Purpose: Early treatment response assessments are crucial, and the results are known to better correlate with prognosis and survival outcomes. The present study was conducted to differentiate true progression (TP) from pseudoprogression (PsP) in long-term-surviving glioblastoma patients using our previously established multiparametric MRI-based predictive model, as well as to identify clinical factors impacting survival outcomes in these patients. Methods: We report six patients with glioblastoma that had an overall survival longer than 5 years. When tumor specimens were available from second-stage surgery, histopathological analyses were used to classify between TP (>25% characteristics of malignant neoplasms; n = 2) and PsP (<25% characteristics of malignant neoplasms; n = 2). In the absence of histopathology, modified RANO criteria were assessed to determine the presence of TP (n = 1) or PsP (n = 1). The predictive probabilities (PPs) of tumor progression were measured from contrast-enhancing regions of neoplasms using a multiparametric MRI-based prediction model. Subsequently, these PP values were used to define each lesion as TP (PP ≥ 50%) or PsP (PP < 50%). Additionally, detailed clinical information was collected.
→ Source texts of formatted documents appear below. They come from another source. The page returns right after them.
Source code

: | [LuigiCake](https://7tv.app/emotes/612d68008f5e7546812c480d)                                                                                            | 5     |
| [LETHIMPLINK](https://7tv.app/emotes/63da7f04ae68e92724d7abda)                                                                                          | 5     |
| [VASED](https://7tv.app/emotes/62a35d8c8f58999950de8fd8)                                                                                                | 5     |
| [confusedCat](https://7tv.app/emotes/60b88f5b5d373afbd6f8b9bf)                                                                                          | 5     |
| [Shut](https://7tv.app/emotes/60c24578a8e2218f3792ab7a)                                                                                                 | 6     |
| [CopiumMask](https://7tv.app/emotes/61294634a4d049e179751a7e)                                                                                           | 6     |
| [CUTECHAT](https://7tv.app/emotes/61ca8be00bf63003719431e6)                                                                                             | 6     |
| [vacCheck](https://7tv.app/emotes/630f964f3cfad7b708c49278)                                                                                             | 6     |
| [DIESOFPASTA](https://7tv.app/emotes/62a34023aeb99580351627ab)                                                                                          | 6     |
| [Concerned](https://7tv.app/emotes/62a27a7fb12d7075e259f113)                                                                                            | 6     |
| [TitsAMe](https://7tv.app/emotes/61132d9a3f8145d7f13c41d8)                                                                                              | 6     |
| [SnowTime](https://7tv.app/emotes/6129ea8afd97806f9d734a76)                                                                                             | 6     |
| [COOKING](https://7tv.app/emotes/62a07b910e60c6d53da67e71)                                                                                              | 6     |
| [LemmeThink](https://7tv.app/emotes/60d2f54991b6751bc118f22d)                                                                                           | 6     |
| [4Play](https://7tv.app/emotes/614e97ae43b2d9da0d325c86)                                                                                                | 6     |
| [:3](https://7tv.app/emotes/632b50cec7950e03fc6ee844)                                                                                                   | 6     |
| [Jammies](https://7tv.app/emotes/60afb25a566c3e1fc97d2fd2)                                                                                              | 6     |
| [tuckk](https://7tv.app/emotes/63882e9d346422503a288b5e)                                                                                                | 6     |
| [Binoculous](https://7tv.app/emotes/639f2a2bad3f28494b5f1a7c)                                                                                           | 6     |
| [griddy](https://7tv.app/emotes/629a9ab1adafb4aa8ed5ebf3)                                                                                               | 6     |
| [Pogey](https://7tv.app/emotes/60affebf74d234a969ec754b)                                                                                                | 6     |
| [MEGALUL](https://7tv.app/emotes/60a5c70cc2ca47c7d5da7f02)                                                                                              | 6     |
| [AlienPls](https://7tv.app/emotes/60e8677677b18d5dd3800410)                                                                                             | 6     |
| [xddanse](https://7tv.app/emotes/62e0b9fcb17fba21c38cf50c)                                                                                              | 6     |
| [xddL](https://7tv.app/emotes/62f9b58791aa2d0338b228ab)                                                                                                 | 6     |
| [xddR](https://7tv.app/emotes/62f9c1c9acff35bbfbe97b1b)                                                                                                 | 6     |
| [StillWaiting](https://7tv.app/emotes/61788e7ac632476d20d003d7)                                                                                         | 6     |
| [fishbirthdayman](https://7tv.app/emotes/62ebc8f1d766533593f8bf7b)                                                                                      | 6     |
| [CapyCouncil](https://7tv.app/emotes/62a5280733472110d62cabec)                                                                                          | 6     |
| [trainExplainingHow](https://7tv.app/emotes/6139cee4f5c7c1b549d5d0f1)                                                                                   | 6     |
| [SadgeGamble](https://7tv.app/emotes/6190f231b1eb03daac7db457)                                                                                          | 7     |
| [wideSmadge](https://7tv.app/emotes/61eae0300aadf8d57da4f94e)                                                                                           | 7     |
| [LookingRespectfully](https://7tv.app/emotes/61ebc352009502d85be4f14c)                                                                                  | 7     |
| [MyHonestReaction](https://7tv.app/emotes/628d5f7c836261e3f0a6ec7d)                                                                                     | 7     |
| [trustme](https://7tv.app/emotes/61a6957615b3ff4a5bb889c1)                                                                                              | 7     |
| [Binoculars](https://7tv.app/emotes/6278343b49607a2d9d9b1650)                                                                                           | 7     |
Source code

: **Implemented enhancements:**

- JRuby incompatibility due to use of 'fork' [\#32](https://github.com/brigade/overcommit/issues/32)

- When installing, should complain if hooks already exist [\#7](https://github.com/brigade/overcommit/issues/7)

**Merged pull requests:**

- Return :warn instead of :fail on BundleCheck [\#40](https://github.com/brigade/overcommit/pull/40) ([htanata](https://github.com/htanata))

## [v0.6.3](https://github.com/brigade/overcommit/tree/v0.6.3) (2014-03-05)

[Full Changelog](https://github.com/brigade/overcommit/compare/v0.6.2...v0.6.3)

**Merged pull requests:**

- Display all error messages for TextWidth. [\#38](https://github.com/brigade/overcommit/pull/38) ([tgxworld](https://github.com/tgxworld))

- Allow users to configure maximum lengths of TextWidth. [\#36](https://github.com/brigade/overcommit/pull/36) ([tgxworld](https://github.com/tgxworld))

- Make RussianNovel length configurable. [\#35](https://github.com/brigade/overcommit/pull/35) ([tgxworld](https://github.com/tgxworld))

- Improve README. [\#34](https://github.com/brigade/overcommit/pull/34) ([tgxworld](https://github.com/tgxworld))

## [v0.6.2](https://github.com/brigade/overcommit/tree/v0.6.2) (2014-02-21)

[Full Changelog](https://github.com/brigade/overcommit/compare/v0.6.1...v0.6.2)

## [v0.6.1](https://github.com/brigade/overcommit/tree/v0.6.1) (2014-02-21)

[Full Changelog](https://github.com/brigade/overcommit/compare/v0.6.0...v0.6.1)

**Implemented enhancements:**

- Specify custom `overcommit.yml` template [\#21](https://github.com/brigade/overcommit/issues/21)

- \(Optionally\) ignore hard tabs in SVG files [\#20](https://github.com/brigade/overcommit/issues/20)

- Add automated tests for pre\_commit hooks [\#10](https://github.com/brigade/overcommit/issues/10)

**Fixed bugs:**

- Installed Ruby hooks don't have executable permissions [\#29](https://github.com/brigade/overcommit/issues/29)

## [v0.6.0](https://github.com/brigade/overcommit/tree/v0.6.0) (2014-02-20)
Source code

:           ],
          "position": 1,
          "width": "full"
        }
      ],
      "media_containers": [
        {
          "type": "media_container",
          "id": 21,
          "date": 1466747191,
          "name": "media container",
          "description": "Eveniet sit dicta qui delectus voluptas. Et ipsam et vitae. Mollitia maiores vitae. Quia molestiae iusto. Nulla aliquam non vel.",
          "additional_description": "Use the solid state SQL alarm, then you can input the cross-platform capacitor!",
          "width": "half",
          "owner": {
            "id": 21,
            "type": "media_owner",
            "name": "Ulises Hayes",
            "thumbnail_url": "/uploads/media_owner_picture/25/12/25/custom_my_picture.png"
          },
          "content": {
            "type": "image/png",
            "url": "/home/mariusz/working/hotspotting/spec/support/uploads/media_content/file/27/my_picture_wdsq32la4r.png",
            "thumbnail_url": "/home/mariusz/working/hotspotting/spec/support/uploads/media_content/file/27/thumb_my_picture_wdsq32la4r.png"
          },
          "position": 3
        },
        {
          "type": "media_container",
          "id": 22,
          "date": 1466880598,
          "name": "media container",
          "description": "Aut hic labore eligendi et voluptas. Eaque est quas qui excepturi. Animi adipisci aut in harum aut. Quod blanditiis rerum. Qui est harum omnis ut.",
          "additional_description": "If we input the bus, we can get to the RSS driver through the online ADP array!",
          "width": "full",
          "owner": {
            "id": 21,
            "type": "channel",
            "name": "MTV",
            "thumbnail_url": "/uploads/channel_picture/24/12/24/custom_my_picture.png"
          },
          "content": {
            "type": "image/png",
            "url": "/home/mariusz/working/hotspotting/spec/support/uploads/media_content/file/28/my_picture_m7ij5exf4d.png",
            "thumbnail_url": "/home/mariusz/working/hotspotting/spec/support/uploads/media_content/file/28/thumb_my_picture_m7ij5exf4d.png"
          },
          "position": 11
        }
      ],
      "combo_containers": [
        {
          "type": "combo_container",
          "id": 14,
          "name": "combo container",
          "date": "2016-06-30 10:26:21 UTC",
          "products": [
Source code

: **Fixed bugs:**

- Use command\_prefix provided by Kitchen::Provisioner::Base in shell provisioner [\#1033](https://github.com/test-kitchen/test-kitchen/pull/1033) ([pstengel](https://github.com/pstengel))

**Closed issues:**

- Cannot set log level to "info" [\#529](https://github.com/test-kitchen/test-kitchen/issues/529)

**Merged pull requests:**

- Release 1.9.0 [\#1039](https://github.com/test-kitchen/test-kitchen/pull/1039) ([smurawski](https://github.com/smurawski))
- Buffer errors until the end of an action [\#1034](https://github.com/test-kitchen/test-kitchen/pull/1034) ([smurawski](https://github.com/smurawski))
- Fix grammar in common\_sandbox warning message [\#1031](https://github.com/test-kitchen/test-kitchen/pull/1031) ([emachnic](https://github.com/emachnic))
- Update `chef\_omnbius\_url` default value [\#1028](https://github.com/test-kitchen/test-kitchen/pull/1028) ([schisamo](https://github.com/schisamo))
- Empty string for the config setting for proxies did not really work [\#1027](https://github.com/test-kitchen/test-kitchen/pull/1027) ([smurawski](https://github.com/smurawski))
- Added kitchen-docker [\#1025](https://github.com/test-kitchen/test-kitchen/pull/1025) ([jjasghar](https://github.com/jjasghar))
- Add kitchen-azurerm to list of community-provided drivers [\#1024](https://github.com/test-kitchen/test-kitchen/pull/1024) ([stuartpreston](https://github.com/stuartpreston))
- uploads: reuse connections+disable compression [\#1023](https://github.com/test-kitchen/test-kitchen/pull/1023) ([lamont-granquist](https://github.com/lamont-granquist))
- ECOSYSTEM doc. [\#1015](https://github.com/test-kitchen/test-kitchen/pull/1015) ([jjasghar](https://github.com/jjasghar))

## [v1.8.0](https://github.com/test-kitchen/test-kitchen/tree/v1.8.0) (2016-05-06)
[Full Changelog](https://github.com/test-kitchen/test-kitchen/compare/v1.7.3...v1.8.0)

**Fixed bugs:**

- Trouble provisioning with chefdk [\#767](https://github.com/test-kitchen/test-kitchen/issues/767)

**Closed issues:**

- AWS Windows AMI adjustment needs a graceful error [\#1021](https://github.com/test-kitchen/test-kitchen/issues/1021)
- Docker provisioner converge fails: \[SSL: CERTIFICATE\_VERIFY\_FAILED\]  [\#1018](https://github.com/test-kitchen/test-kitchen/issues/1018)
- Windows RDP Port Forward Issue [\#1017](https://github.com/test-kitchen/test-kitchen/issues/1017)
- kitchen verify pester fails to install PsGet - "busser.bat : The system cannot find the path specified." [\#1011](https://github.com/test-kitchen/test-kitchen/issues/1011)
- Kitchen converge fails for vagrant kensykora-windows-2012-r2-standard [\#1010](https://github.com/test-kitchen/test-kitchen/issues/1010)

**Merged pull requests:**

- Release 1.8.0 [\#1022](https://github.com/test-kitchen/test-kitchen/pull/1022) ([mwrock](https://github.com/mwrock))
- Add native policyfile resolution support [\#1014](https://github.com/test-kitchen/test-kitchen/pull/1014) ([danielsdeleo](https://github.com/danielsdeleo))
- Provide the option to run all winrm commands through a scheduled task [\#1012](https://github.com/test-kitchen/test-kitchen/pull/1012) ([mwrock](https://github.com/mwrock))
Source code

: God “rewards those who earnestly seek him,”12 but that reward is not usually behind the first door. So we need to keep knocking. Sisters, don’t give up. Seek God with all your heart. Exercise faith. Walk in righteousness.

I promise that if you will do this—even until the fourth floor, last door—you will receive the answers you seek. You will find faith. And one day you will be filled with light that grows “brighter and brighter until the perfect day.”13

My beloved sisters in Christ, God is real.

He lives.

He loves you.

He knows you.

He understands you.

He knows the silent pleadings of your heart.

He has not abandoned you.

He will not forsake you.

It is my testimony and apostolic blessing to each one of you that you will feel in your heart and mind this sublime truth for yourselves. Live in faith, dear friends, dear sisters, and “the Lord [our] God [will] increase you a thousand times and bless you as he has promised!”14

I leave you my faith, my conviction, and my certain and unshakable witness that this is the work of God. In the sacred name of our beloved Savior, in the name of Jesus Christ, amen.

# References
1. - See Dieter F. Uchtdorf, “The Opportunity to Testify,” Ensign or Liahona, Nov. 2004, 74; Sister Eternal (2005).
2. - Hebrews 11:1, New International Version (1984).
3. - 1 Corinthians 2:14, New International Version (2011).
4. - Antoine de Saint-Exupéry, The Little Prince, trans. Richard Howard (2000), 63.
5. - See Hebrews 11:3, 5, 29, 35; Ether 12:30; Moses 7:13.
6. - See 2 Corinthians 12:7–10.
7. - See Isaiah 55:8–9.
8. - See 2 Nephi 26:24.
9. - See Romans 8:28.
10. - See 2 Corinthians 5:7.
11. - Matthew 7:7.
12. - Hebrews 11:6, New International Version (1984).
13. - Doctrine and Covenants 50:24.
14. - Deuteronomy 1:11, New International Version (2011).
Results: Our predictive model correctly identified all patients with TP (n = 3) and PsP (n = 3) cases, reflecting a significant concordance between histopathology/modified RANO criteria and PP values. The overall survival varied from 5.1 to 12.3 years. Five of the six glioblastoma patients were MGMT promoter methylated. All patients were female, with a median age of 56 years. Moreover, all six patients had a good functional status (KPS ≥ 70), underwent near-total/complete resection, and received alternative therapies. Conclusions: Multiparametric MRI can aid in assessing treatment response in long-term-surviving glioblastoma patients.